§ SOURCE PASSAGE

I’d visited the Alderley Park site sporadically since 1988 but working on the site was a new experience and a great privilege. The site had originally been the family seat of the Stanley family over many generations, but the estate was sold in 1938. During the second World War it was used for agriculture and as an army practice ground. It was not until 1950 that ICI applied for planning permission to build the research labs and purchased the estate for £55,000. When I commenced working there, it was impossible not to be impressed by the Alderley House ‘meet and greet’ experience and attempt to absorb the rest of the surroundings – the woodland, parkland and Radnor Mere covering twenty-three acres alone, the Water Garden restaurant complete with terraced gardens and lily covered pool, Tenants’ Hall (later known as the Sir James Black Conference Centre), the Stanley Arms pub, the cricket pitch, the tennis courts and Club AZ’s onsite leisure facilities at Mulberry’s. There was always some building construction going on in some form or another on site and in 2013 the official opening of the £34m Parklands building took place – an ultra-modern working environment for 750 staff.
My new post was as CALM (Counselling & Life Management) Administrator. This was the era of many companies reluctantly awakening to the cost of work-related stress in monetary and human terms. The wellbeing and balanced living messages were finally being heard. Amongst many other things, we ran several workshops and offered a free confidential counselling service to the employees including those at the other AZ sites throughout the UK (Bristol, Brixham, Charnwood, Edinburgh, and London), for work or home related issues. As a people person this was right up my street and I loved it. The CALM programme was a business leader in this area at the time and won several major awards. Ironically, little did I know then, that a mere year later, I would plunge into my own life crisis and require a counsellor to lean on while my life gradually disintegrated over period of nine months. The counselling didn’t change the gravity and outcome of my situation but enabled me to keep going, face the worst and accept the new future forced upon me. Eventually CALM was administered via the AZ Health Centres and my work was split between the two. In my opinion CALM became a diluted version of what it had once been, and I was becoming increasingly stressed with issues at home.
I won’t bore you with the details but suffice to say my eventual departure after twenty-two years in the pharmaceutical world in 2009 was somewhat stormy. Despite this, I still consider myself very fortunate to have worked for one of the world’s leading pharmaceutical giants, to have had the opportunity for a variety of administrative posts and to have indirectly played a teeny-weeny part in helping others deliver the life-changing medicines that contribute to our quality of life. The recent pandemic couldn’t have illustrated the crucial role of the pharmaceutical industry more, and I’m proud that the Oxford/AstraZeneca vaccine played such a pivotal lifesaving role.

§ GIVEN RECORDS
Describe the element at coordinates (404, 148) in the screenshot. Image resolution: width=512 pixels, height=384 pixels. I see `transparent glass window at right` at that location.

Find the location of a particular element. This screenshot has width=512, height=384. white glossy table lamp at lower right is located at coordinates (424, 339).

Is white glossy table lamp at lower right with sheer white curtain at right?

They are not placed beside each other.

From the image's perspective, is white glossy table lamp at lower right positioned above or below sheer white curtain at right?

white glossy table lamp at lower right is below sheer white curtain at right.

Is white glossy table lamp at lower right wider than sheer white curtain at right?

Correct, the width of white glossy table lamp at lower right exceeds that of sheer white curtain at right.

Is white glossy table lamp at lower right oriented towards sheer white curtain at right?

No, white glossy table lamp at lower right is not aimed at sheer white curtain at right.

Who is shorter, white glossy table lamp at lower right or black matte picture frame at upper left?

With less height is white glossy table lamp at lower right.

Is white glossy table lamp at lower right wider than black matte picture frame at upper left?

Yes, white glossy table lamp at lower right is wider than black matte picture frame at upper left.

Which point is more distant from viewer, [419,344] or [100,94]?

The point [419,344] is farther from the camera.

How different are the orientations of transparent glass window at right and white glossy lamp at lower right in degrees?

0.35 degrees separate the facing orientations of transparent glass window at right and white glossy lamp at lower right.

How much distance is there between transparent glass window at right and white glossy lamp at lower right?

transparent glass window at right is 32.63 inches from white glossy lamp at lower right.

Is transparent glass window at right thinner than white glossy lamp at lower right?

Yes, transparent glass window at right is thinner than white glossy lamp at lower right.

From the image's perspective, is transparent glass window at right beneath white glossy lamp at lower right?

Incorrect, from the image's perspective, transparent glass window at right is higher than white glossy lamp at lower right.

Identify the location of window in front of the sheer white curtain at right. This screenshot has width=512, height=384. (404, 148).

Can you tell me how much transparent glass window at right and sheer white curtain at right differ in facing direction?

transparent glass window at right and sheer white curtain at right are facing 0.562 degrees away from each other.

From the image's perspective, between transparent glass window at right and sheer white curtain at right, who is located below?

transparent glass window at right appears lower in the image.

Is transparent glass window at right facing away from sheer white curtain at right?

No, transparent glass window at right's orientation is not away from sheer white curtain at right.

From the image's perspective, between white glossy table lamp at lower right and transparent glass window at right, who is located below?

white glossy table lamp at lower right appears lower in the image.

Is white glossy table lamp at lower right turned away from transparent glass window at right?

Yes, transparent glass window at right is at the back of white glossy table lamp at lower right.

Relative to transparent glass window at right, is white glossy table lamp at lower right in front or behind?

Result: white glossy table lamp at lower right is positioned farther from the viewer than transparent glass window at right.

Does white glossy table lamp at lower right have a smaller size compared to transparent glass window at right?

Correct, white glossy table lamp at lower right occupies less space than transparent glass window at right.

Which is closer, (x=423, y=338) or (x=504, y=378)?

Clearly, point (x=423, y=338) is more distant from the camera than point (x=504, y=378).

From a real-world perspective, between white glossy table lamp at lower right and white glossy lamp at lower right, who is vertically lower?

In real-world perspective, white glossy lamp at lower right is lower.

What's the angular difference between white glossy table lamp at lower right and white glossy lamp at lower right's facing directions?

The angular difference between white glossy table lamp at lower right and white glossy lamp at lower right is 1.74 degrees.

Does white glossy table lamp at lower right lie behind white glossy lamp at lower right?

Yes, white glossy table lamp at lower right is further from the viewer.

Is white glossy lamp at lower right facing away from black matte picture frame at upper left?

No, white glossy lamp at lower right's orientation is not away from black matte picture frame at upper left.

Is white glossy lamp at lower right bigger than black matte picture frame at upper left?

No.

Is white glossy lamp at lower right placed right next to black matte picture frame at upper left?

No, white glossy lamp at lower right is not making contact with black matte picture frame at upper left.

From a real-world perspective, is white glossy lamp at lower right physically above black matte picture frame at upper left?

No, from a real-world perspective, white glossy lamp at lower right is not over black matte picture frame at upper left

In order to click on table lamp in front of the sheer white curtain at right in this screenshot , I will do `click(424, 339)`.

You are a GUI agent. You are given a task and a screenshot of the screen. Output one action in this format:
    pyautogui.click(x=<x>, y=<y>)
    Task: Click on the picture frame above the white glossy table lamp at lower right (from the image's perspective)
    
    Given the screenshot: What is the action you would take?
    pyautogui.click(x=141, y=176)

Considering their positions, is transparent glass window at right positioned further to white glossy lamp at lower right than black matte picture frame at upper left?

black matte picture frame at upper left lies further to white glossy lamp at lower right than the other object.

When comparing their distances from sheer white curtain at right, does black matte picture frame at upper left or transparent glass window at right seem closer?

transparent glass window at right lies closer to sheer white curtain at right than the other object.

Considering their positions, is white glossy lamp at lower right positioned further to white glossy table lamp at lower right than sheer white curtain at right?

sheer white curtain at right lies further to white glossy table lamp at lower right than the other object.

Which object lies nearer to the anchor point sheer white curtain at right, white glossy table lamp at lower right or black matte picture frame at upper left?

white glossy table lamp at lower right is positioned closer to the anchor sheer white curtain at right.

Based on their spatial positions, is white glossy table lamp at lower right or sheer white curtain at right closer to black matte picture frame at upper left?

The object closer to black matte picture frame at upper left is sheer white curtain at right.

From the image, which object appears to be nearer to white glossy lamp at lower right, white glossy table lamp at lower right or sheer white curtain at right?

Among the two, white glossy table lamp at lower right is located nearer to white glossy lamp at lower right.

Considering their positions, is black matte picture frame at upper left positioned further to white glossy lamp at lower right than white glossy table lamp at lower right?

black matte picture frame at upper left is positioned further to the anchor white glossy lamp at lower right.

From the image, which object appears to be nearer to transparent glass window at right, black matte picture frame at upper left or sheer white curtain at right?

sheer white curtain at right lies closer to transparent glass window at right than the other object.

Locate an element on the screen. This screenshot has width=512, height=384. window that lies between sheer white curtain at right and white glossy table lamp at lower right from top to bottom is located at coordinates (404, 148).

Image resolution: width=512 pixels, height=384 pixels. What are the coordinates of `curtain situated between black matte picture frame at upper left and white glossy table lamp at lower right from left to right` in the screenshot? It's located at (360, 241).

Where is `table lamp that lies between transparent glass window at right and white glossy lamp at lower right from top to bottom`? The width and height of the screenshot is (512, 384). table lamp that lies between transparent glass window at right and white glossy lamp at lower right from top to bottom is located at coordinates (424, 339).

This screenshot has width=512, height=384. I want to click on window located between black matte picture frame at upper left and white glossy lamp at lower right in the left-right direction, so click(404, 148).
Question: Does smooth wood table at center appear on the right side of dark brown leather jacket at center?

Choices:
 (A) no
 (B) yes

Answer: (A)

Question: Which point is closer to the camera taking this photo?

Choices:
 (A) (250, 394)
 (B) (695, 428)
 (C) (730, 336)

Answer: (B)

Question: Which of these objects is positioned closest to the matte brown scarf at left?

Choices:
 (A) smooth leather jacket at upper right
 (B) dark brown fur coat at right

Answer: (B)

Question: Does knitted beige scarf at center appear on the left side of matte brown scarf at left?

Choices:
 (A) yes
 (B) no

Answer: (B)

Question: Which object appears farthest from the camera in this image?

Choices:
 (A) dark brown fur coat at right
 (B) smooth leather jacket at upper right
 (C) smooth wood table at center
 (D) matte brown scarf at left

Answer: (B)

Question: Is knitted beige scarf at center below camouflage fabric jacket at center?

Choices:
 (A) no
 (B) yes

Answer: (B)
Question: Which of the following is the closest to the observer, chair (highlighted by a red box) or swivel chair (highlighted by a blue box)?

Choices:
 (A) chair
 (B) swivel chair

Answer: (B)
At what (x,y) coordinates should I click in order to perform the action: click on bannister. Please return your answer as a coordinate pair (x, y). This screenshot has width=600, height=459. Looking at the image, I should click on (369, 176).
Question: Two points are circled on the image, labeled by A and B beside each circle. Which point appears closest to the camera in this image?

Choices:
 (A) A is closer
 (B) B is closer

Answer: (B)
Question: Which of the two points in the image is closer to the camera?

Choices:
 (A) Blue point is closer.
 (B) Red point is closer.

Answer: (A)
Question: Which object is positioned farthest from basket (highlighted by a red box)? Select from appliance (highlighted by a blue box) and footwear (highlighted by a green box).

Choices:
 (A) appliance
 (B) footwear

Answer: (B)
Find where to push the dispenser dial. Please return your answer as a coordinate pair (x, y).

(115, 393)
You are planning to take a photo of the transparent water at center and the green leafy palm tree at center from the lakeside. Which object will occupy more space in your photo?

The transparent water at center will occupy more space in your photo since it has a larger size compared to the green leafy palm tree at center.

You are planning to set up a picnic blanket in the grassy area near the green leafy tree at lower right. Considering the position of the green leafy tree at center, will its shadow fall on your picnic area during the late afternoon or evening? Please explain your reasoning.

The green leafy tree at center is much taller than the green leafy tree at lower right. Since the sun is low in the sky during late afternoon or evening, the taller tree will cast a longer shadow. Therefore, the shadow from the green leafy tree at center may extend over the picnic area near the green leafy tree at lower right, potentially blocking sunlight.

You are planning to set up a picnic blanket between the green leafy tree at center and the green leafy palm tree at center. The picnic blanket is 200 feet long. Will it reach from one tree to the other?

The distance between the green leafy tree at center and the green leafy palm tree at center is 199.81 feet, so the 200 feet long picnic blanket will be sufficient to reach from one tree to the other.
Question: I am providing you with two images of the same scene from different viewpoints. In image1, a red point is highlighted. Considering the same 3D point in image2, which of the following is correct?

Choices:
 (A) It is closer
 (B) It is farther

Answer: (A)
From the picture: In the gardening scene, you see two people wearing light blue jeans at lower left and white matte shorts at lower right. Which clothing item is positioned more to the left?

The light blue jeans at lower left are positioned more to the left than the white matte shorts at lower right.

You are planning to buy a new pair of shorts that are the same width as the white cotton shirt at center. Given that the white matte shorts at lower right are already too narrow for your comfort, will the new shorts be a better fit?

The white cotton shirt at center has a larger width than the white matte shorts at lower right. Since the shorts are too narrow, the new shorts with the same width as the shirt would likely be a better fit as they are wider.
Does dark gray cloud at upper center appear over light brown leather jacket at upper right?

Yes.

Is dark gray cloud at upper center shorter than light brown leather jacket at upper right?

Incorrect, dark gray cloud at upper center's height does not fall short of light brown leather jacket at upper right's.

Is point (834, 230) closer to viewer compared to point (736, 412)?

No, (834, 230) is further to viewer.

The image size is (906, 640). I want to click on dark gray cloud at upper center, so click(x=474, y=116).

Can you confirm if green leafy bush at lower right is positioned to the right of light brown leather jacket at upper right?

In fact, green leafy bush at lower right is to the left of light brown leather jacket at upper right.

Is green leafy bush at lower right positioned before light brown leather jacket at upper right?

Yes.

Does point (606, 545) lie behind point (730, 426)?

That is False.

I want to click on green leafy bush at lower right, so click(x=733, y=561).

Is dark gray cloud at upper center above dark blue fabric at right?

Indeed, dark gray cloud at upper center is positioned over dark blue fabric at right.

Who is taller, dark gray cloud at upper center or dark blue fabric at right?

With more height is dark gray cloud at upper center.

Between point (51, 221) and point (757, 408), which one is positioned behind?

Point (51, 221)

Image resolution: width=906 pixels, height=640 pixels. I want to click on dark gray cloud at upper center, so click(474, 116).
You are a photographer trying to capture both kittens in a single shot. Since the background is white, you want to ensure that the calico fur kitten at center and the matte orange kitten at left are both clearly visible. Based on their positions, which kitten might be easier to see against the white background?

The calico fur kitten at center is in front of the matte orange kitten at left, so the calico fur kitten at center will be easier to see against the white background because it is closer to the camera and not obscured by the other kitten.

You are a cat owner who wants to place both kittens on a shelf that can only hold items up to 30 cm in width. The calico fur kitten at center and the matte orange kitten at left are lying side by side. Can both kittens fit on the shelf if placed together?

§ BRIEF
Copy word for word the part of the Alderley Park passage above starting with "I won’t bore" and going on through "pivotal lifesaving role.".

§ OUTPUT BELOW
I won’t bore you with the details but suffice to say my eventual departure after twenty-two years in the pharmaceutical world in 2009 was somewhat stormy. Despite this, I still consider myself very fortunate to have worked for one of the world’s leading pharmaceutical giants, to have had the opportunity for a variety of administrative posts and to have indirectly played a teeny-weeny part in helping others deliver the life-changing medicines that contribute to our quality of life. The recent pandemic couldn’t have illustrated the crucial role of the pharmaceutical industry more, and I’m proud that the Oxford/AstraZeneca vaccine played such a pivotal lifesaving role.